From the records that follow, copy every line in which "строить" appears.

* [Data for the task]
= = =
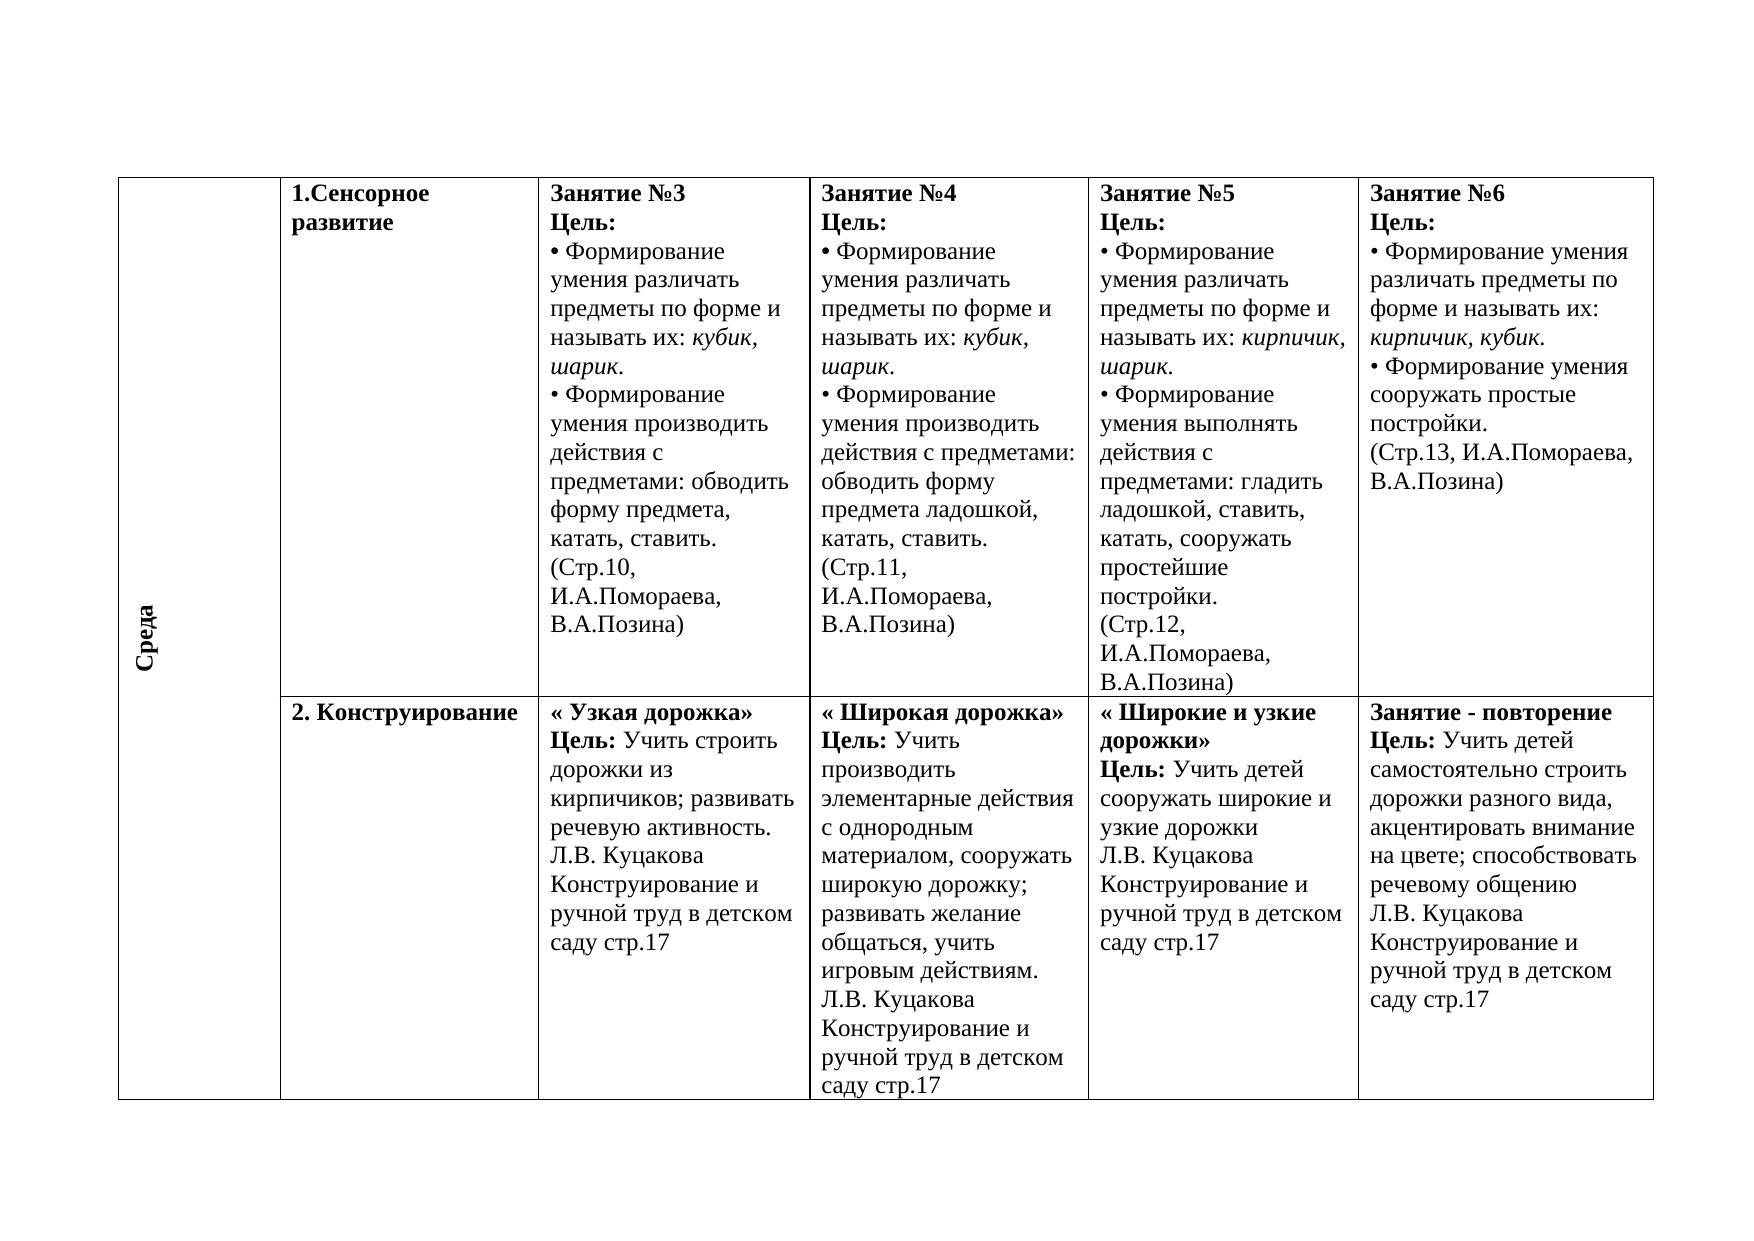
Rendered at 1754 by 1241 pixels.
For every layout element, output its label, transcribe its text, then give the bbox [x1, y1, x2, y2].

table_cell « Широкая дорожка» Цель: Учить производить элементарные действия с однородным материалом, сооружать широкую дорожку; развивать желание общаться, учить игровым действиям. Л.В. Куцакова Конструирование и ручной труд в детском саду стр.17 [811, 697, 1088, 1099]
table_cell Занятие №4 Цель: • Формирование умения различать предметы по форме и называть их: кубик, шарик. • Формирование умения производить действия с предметами: обводить форму предмета ладошкой, катать, ставить. (Стр.11, И.А.Помораева, В.А.Позина) [811, 178, 1088, 696]
table_cell « Широкие и узкие дорожки» Цель: Учить детей сооружать широкие и узкие дорожки Л.В. Куцакова Конструирование и ручной труд в детском саду стр.17 [1089, 697, 1358, 1099]
table_cell « Узкая дорожка» Цель: Учить строить дорожки из кирпичиков; развивать речевую активность. Л.В. Куцакова Конструирование и ручной труд в детском саду стр.17 [539, 697, 809, 1099]
table_cell Занятие №6 Цель: • Формирование умения различать предметы по форме и называть их: кирпичик, кубик. • Формирование умения сооружать простые постройки. (Стр.13, И.А.Помораева, В.А.Позина) [1359, 178, 1653, 696]
table_cell Занятие №3 Цель: • Формирование умения различать предметы по форме и называть их: кубик, шарик. • Формирование умения производить действия с предметами: обводить форму предмета, катать, ставить. (Стр.10, И.А.Помораева, В.А.Позина) [539, 178, 809, 696]
table_cell Среда [119, 178, 280, 1099]
table_cell Занятие №5 Цель: • Формирование умения различать предметы по форме и называть их: кирпичик, шарик. • Формирование умения выполнять действия с предметами: гладить ладошкой, ставить, катать, сооружать простейшие постройки. (Стр.12, И.А.Помораева, В.А.Позина) [1089, 178, 1358, 696]
table_cell 2. Конструирование [281, 697, 538, 1099]
table_cell Занятие - повторение Цель: Учить детей самостоятельно строить дорожки разного вида, акцентировать внимание на цвете; способствовать речевому общению Л.В. Куцакова Конструирование и ручной труд в детском саду стр.17 [1359, 697, 1653, 1099]
table_cell 1.Сенсорное развитие [281, 178, 538, 696]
= = =
* [Solution]
table_cell « Узкая дорожка» Цель: Учить строить дорожки из кирпичиков; развивать речевую активность. Л.В. Куцакова Конструирование и ручной труд в детском саду стр.17 [539, 697, 809, 1099]
table_cell Занятие - повторение Цель: Учить детей самостоятельно строить дорожки разного вида, акцентировать внимание на цвете; способствовать речевому общению Л.В. Куцакова Конструирование и ручной труд в детском саду стр.17 [1359, 697, 1653, 1099]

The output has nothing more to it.